Researchers at Chalmers University of Technology and the University of Gothenburg, Sweden, have found several previously unknown genes that make bacteria resistant to last-resort antibiotics. The genes were found by searching large volumes of bacterial DNA and the results are published in the scientific journal Microbiome.
The increasing number of infections caused by antibiotic-resistant bacteria is a rapidly growing global problem. Disease-causing bacteria become resistant through mutations of their own DNA or by acquiring resistance genes from other, often harmless, bacteria.
By analysing large volumes of DNA data, the researchers found 76 new types of resistance genes. Several of these genes can provide bacteria with the ability to degrade carbapenems, our most powerful class of antibiotics used to treat multi-resistant bacteria.
There are lots of unknown resistance genes. Knowledge about these genes makes it possible to more effectively find and hopefully tackle new forms of multi-resistant bacteria.

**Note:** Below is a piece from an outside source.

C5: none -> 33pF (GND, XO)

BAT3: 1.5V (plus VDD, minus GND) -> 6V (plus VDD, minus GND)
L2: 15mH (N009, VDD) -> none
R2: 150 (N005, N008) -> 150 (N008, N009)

The researchers identified the novel genes by analysing DNA sequences from bacteria collected from humans and various environments from all over the world.
Identifying a resistance gene is also challenging if it has not previously been encountered. The research group solved this by developing new computational methods to find patterns in DNA that are associated with antibiotic resistance. By testing the genes they identified in the laboratory, they could then prove that their predictions were correct.
The next step for the research groups is to search for genes that provide resistance to other forms of antibiotics.